# Supplied data
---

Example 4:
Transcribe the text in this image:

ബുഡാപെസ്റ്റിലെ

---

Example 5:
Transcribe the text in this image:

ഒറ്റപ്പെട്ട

# Work to complete
Rewrite all the records with "Transcribe" changed to "Write out", and leave everything else as it is.

# Result for this task
---

Example 4:
Write out the text in this image:

ബുഡാപെസ്റ്റിലെ

---

Example 5:
Write out the text in this image:

ഒറ്റപ്പെട്ട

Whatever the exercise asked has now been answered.